1.Unique Composed Keys
Unfortunately a great number of data sources contains composed keys as the UniqueID. No matter the datatype of each individual attribute, the composed key is of character datatype and preferable of fixed length. An example of of composed key with fixed length is:
Right(Replicate(‘0’,14)+ cast(EmployeeID as varchar(14)),14) + ‘_’ +Right(Replicate(‘0’,14)+ cast(AddressID as varchar(14)),14) |
With DDM Studio one can define these composed keys in the Transformationview, but that is not the right place. One defines the composed keys in the SAD, because the Data Vault can contain data from more than one data source and the objective of the SAD is to get a homogeneous dataset. The SAD contains the result of a Data Integration process and the (not) implemented Master Data Management rules have to be take into account:
- Master Data Management has not been implemented
○ The source data is stacked and the Natural Key is prefixed with the name of the data source
- Master Data Management has been implemented 1), so for instance EmployeeID in every application used by the organization refers to the same employee
○ The source data is not stacked and one application has been assigned as the originating data source
○ Separate SADs are built for other data sources. These data sources may contain attributes / properties of the Master Data Object, which do not occur in the other data sources. These SADs are used in the Transformationview to enrich the dataset of the originating data source
- Master Data Management has been implemented 2), but the EmployeeID domain has been divided in ranges and each range is assigned to one application
○ The source data is stacked, but the Natural Key has not to be prefixed with the name of the data source (because it is unique – or should be! – in the whole domain)

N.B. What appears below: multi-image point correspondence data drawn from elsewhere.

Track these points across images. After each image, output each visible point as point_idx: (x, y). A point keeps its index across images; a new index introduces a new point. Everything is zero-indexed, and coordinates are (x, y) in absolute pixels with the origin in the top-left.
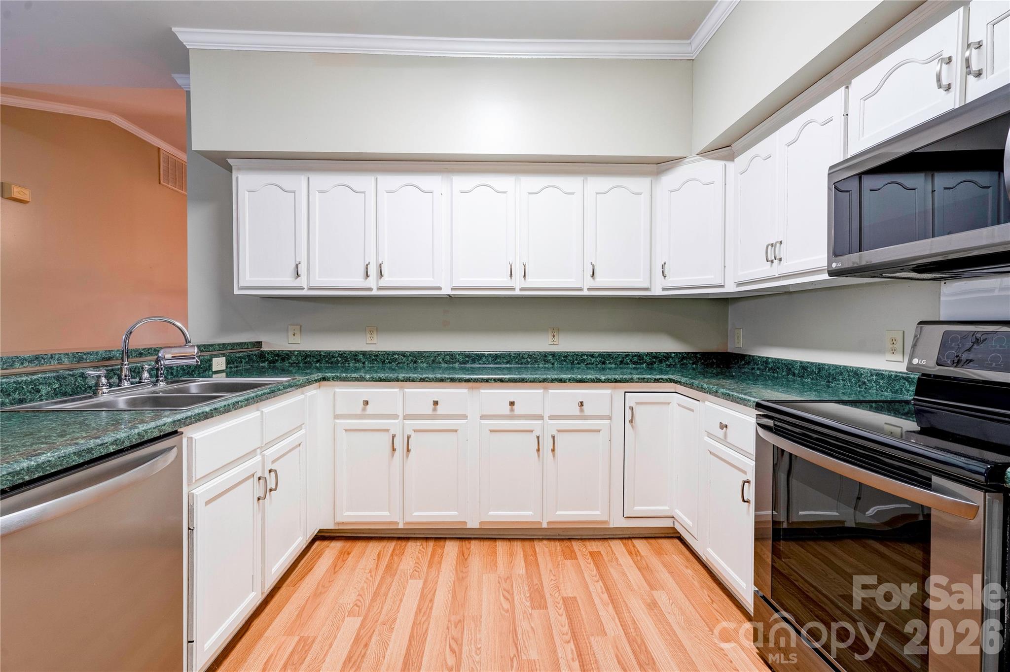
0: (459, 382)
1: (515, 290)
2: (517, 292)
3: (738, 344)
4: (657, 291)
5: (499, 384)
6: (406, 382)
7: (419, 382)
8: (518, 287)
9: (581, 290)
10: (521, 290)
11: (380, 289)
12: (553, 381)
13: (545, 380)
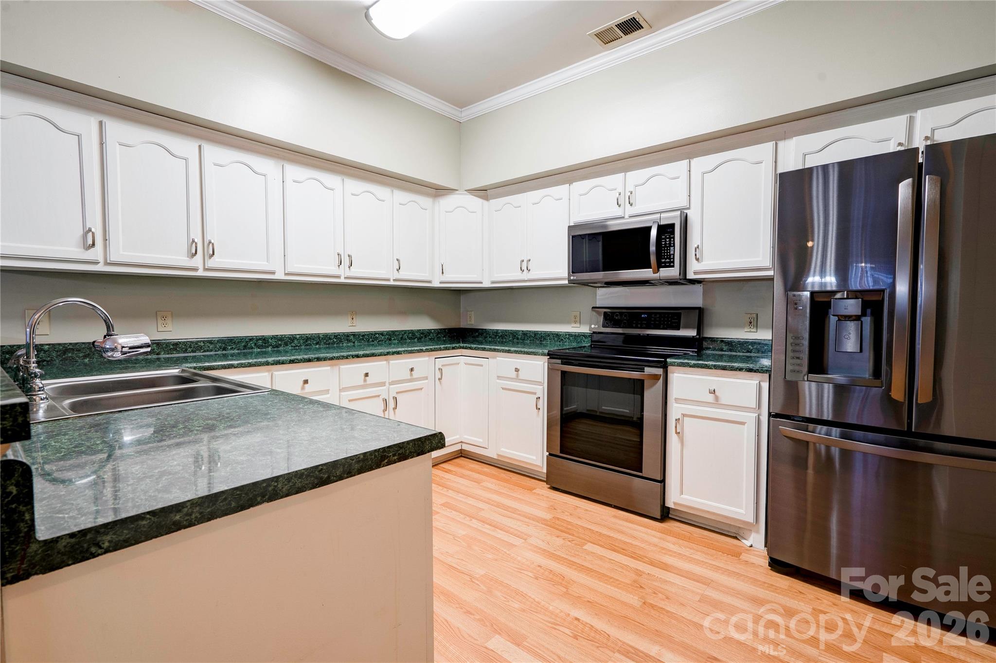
0: (324, 360)
1: (340, 278)
2: (342, 280)
3: (471, 321)
4: (436, 284)
5: (356, 359)
6: (276, 364)
7: (289, 363)
8: (343, 275)
9: (388, 280)
10: (345, 278)
11: (206, 269)
12: (393, 353)
13: (388, 353)
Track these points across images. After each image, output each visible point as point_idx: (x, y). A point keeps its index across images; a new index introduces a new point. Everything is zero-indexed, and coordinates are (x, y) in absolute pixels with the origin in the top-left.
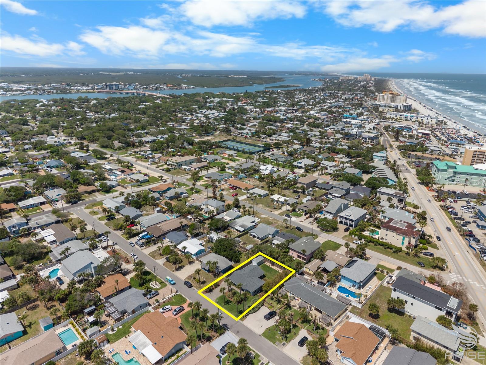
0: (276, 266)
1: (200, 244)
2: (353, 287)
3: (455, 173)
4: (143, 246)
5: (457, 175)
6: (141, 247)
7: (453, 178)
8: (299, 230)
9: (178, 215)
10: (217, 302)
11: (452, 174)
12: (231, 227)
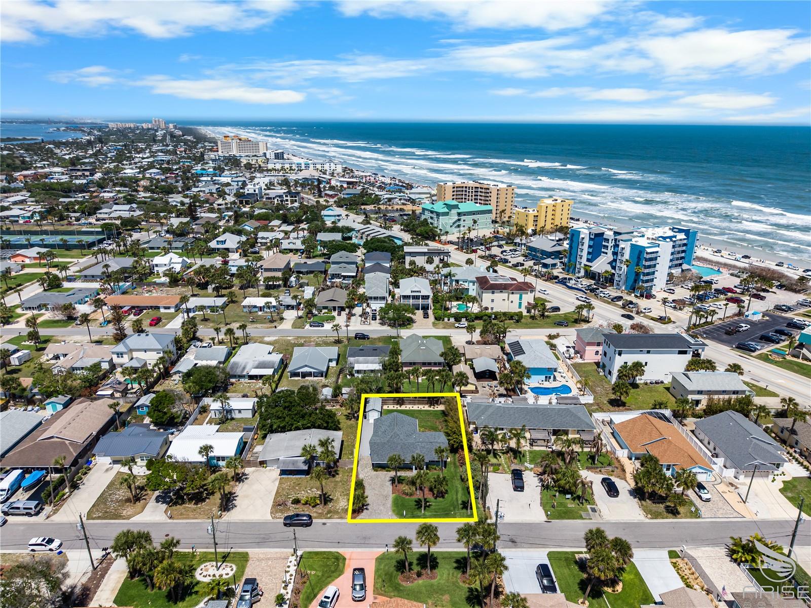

3.Loading Datavault Sequence Surrogate Number
In the 5 articles of Dan Linstedt, which have been published in 2002, the Sequence Surrogate Number is mentioned as an optional attribute of the Satellites unique key. The AdventureWorksDB contains a table called WorkOrderRouting in Production schema. That table contains an attribute called OperationSequence. Logically, this looks like an attribute as an example of a Sequence Surrogate Number, so this attribute has been defined in the Satellite as SSN.
But how to load a Datavault Sequence Surrogate Number and what are my experiences with it? The answer to that question is quite simple: the SSN attribute is part of the unique composed NK of the LINK. If I omit this attribute in the composed NK, then I get a problem with the unicity constraint in the RDBMS. Omitting this attribute in the composed NK is therefore not an option. Because this attribute has to be part of the composed NK, it is not necessary to become the SSN part of the Satellites unique key (= NK + Load DateTime Stamp). My conclusion is that the SSN becomes just a flag to identify attributes like OperationSequence in table WorkOrderRouting in Production schema of AdventureworksDB.
4.Labour Intensive
Building a Data Vault is labour intensive. Because of the higher normalization level / Normal Form the number of objects in the Data Vault is larger than in the (transactional) data source. In an extreme form, the Data Vault can be in 6NF, which means that every attribute of a HUB or a LINK is placed in its own Satellite (kinda Anchor Modeling). With DDM Studio the identified HUBs and LINKs are defined and DDM Studio assigns automatically the known attributes to these entity types. Also one Satellite is automatically created. And now the real labour intensive activities take place: designing the Satellite Architecture of each HUB and LINK based on the change rate of each attribute. Food for thought for a future release of DDM Studio.